There’s just something about this show that has an irresistible draw to it. Not many shows can inspire this sort of fervor after six seasons, but I’ll be the first to line up and say that season five was incredible, and I’ve no reason to lose faith now.
The premiere showed us a Miami a year after the events of last season, which means that for the most part, the slate has largely been wiped clean in a lot of ways, with Dexter not under suspicion from anyone, and LaGuerta and Batista even now being divorced. The pilot was in effect a fairly standard Dexter premiere with few surprises. I’m not saying that as an insult, but in examining its structure and you’ll see that’s the case.
Dexter expands his code to include douchebags.
Dexter goes into “procedural” mode by spending the episode tracking down one specific killer, this time an old football jock who killed his wife. Has Dexter abandoned his whole “must kill serial killers” thing and now any old murderer will suffice? I mean, it’s the same principle, but that was sort of his bag, and a lot more people probably qualify under those rules.

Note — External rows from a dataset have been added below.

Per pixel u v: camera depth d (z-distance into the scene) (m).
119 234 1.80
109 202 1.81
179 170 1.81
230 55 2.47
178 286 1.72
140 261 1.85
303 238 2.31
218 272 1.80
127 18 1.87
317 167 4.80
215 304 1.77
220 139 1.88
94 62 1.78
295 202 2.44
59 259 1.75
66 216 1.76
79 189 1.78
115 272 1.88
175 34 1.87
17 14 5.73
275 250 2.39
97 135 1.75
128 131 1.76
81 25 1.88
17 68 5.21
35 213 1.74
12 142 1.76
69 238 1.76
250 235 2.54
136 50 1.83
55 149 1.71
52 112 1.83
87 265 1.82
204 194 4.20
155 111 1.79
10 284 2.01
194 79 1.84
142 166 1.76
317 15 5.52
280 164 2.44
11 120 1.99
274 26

Interspersed throughout the episode was a look at the looming threat of this season, the dynamic (and strangely paired) duo of Edward James Olmos and Colin Hanks as a pair of religiously inspired killers who have elaborate rituals that appear to be part of some master plan.
Religion was a heavy, heavy theme of this episode, as it dominated the small talk, the new serial killers’ mantra, and hell, even worked its way into Dexter’s procedural kill at the end. Presumably it will be a big focus of the season, as these killers on first glance appear to believe they’re on a mission from God or something of the sort. All we can really do now is speculate as to their motives, and I’m wondering what their non-killer alter egos will be, and if they’ll directly interact with Dexter with him not knowing their secret for a time, as usually tends to happen with these killers. I would assume yes, but it is rare that we get to see things so directly from the killer’s perspective this early. Why is the show letting us in on these guys so soon? And Colin Hanks kill that guy with a f*cking Roman gladiator sword?
Seriously, what is that thing?
After one episode, you can begin to see some of the subplots start to unfold. Undoubtedly there will be some romantic tension between Dexter and Angel’s sort-of-hot-but-nothing-too-special sister, but she seems like a pretty standard straightforward character at the moment. I thought there might be more to Dexter’s Irish nanny last season, but that never panned out, and perhaps Angel’s sister won’t either and just be a standard fling for him.
Quinn has moved on from suspecting Dexter of shadiness a year ago, and wants to propose to Deb, but is interrupted by a crazed gunman. Don’t you just hate it when that happens? What are the odds? Deb takes him down with patrons wielding cameraphones everywhere, and I’m guessing her being some sort of newfound “hero cop” will now be a plot point, and will probably drive a wedge between her and Quinn.
Part of the fun of Dexter is all about guessing what’s going to happen, but it’s a bit hard to imagine when you’re only an hour into the season. I like Hanks and Olmos as actors, so I’ll be curious to see what they can do, but I hope their characters are a bit a deeper than “weirdo religious nuts,” and I presume they will be, as this show is usually well written enough to give both its heroes and villains dimension.
What’s your story, crazy people?
Lastly, hearing Dexter orgasm is probably in the top ten awkward moments of the show, with the other nine being Masuka-related.